It must be quite difficult being a fashion journalist. There are, I suppose, about four main seasons a year – Spring, Summer, Autumn and Winter. Each season has about thirteen weeks and during those thirteen weeks fashion journalists have to find new and exciting things to write about, thirteen times for each season, to both keep their readers interested and to attract lots of expensive, glossy ads. Of course, most fashion journalists are not really journalists in the sense of reporting something new. They are mainly in the business of pushing the products of those companies which give their employers the most advertising and making sure we keep journalists’ tip on buying stuff that’s usually hideously overpriced and which we don’t need. But perhaps that doesn’t really matter as fashion journalism is just a game that cannot seriously damage readers’ wealth. If readers are actually foolish enough to believe what the fashion journalists write, their only losses will be a little money spent buying clothes which may make them look slightly ridiculous and which they’ll probably not wear more than a couple of times, if at all.
Personal finance journalists are similar to fashion journalists. They too have to find something new and exciting to write about every week. And they must try to push their readers to put their savings into the products which the main advertisers are keen to sell or into shares where the journalists and their associates may have a financial interest. But things become a little more serious when people actually follow the advice of personal finance journalists as readers’ losses really can start to hurt their pockets.
“Personal finance is almost as corrupt….Financial institutions and PR companies target millions of pounds from marketing budgets at a few dozen business journalists, and almost anything goes. Some journalists boast of lifestyles that are little more than perpetual junkets.”

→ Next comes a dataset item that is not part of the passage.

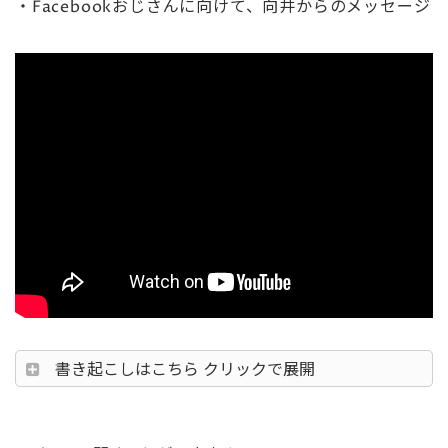
・Facebookおじさんに向けて、向井からのメッセージ
書き起こしはこちら クリックで展開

There’s an insider joke amongst personal finance journalists that there only are seven different stories they can write and each week they have to dress these seven stories up so they look new, important and interesting.
Personal finance journalists can have an important role to play in helping us with our finances. They can let us know what’s happening with stock markets; inform us about new and possibly complex financial products, for example exchange traded funds; explain the tax implications of various investment strategies; direct us to the best places to buy financial services; alert us to some of the most egregious scams and even help out a few readers who are fighting for justice against some incompetent, overly bureaucratic financial institution or other. But like the rest of us, journalists have mortgages to pay, children to educate and a lifestyle to maintain. So they are likely to be more than acquiescent when it comes to keeping the major financial services advertisers happy and unlikely to ever be too critical of the finance industry’s greed or dishonesty. We should all read the personal finance pages in our newspapers in order to keep up to date with what is happening. But there are a number of caveats we should bear in mind to ensure that we take most things written by personal finance journalists with a generous helping of scepticism.
– They’re seldom financial experts – If personal finance journalists were true experts in their field then they would be making millions working for firms like Goldman Sachs or Barclays Wealth Management rather than eking out a rather precarious existence trying to write a weekly column that will satisfy their editors, readers and advertisers. Personal finance journalists will tend to have good socialising skills to maintain a network of people to feed them material and reasonable writing ability to turn that material into compelling stories. But they may not be exactly the kind of people to whom we should entrust our financial futures.
– They’re often puffing, not reporting – Frequently they will be writing ‘puff pieces’ praising a product or a company by turning a persistent PR person’s press release into something that convincingly masquerades as a news story.
– It’s too late – By the time we read about the latest investment trend – shares, unit trusts, buy-to-let, guaranteed bonds, emerging markets, small caps, kick-out bonds, combination bonds or whatever – in our weekend newspaper, the financial services insiders have already moved into the market and prices are rising. Once all the suckers read about what’s happening, see the gains everyone seems to be making, think about whether to dive in, discuss it with their families, friends and work colleagues and then jump on the bandwagon, prices are probably too high and the bubble is about to burst. The insiders then get out with their profits, prices falter and plunge and the herd get stung yet again.
– Causing fad-jumping – Personal finance journalists have to find something new to write about every week. Like fashion journalists, they must keep encouraging their readers to jump on the latest fad, flitting from one type of bank account or fund or investment or market to another. Yet the more people move their savings from one place to another, the more they lose in charges, commissions and fees and thus the less they keep for themselves.
– Blowing and bursting bubbles – To keep their readers’ attention, journalists will try to sensationalise their stories. So, whether something – house prices, interest rates or stock markets – is stagnant, slightly increasing or slightly falling, the tendency for journalists to describe what is happening in overly vivid colours causes ordinary savers to rush in and out of investments magnifying price movements both up and down and losing us money whether we are buying or selling.